* Goal of the exercise:
Read the records and write them out again exactly.

━━ Information given ━━

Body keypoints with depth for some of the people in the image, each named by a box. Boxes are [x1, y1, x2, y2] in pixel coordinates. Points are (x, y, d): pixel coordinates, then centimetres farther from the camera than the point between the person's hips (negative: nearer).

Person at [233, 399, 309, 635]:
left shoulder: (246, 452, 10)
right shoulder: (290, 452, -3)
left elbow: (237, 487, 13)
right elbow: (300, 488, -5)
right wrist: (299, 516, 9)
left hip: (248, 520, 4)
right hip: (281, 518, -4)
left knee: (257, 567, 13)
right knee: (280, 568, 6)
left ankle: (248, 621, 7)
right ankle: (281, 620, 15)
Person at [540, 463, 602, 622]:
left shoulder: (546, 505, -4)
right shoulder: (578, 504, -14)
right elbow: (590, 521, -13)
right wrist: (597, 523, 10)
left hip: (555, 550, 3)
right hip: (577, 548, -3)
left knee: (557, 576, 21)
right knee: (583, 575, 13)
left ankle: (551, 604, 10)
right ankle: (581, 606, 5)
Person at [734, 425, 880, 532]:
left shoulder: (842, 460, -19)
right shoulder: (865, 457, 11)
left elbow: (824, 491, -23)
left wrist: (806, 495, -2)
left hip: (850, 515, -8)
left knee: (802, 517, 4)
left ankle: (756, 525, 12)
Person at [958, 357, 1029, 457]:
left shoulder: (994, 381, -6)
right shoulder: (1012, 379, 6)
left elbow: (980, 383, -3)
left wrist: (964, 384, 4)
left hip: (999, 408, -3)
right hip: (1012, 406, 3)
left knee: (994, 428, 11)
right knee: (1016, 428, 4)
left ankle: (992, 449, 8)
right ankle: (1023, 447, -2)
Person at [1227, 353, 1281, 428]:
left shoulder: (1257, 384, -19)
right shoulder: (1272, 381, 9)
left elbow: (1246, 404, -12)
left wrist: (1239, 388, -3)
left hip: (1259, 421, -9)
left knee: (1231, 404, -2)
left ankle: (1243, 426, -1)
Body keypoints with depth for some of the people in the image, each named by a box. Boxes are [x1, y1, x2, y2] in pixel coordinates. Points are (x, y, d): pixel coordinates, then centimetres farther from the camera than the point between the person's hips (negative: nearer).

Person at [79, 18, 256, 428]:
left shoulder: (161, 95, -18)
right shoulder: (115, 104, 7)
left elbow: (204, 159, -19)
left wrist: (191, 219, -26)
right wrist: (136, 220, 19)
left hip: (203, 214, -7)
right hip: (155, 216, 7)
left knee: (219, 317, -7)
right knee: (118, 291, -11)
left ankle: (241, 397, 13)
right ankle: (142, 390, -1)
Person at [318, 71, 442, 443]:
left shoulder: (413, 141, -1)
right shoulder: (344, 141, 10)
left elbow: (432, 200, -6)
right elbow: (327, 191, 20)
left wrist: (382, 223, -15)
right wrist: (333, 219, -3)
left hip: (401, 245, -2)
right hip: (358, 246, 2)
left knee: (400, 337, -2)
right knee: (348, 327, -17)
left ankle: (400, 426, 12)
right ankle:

━━━

* Exercise output:
Body keypoints with depth for some of the people in the image, each named by a box. Boxes are [x1, y1, x2, y2] in pixel coordinates. Points are (x, y, d): pixel coordinates, then centimetres farther from the camera than the point between the person's hips (negative: nearer).

Person at [233, 399, 309, 635]:
left shoulder: (246, 452, 10)
right shoulder: (290, 452, -3)
left elbow: (237, 487, 13)
right elbow: (300, 488, -5)
right wrist: (299, 516, 9)
left hip: (248, 520, 4)
right hip: (281, 518, -4)
left knee: (257, 567, 13)
right knee: (280, 568, 6)
left ankle: (248, 621, 7)
right ankle: (281, 620, 15)
Person at [540, 463, 602, 622]:
left shoulder: (546, 505, -4)
right shoulder: (578, 504, -14)
right elbow: (590, 521, -13)
right wrist: (597, 523, 10)
left hip: (555, 550, 3)
right hip: (577, 548, -3)
left knee: (557, 576, 21)
right knee: (583, 575, 13)
left ankle: (551, 604, 10)
right ankle: (581, 606, 5)
Person at [734, 425, 880, 532]:
left shoulder: (842, 460, -19)
right shoulder: (865, 457, 11)
left elbow: (824, 491, -23)
left wrist: (806, 495, -2)
left hip: (850, 515, -8)
left knee: (802, 517, 4)
left ankle: (756, 525, 12)
Person at [958, 357, 1029, 457]:
left shoulder: (994, 381, -6)
right shoulder: (1012, 379, 6)
left elbow: (980, 383, -3)
left wrist: (964, 384, 4)
left hip: (999, 408, -3)
right hip: (1012, 406, 3)
left knee: (994, 428, 11)
right knee: (1016, 428, 4)
left ankle: (992, 449, 8)
right ankle: (1023, 447, -2)
Person at [1227, 353, 1281, 428]:
left shoulder: (1257, 384, -19)
right shoulder: (1272, 381, 9)
left elbow: (1246, 404, -12)
left wrist: (1239, 388, -3)
left hip: (1259, 421, -9)
left knee: (1231, 404, -2)
left ankle: (1243, 426, -1)
Body keypoints with depth for some of the people in the image, each named by a box. Boxes are [x1, y1, x2, y2] in pixel coordinates. Points are (x, y, d): pixel coordinates, then centimetres farther from the camera than the point between the person's hips (negative: nearer).

Person at [79, 18, 256, 428]:
left shoulder: (161, 95, -18)
right shoulder: (115, 104, 7)
left elbow: (204, 159, -19)
left wrist: (191, 219, -26)
right wrist: (136, 220, 19)
left hip: (203, 214, -7)
right hip: (155, 216, 7)
left knee: (219, 317, -7)
right knee: (118, 291, -11)
left ankle: (241, 397, 13)
right ankle: (142, 390, -1)
Person at [318, 71, 442, 443]:
left shoulder: (413, 141, -1)
right shoulder: (344, 141, 10)
left elbow: (432, 200, -6)
right elbow: (327, 191, 20)
left wrist: (382, 223, -15)
right wrist: (333, 219, -3)
left hip: (401, 245, -2)
right hip: (358, 246, 2)
left knee: (400, 337, -2)
right knee: (348, 327, -17)
left ankle: (400, 426, 12)
right ankle:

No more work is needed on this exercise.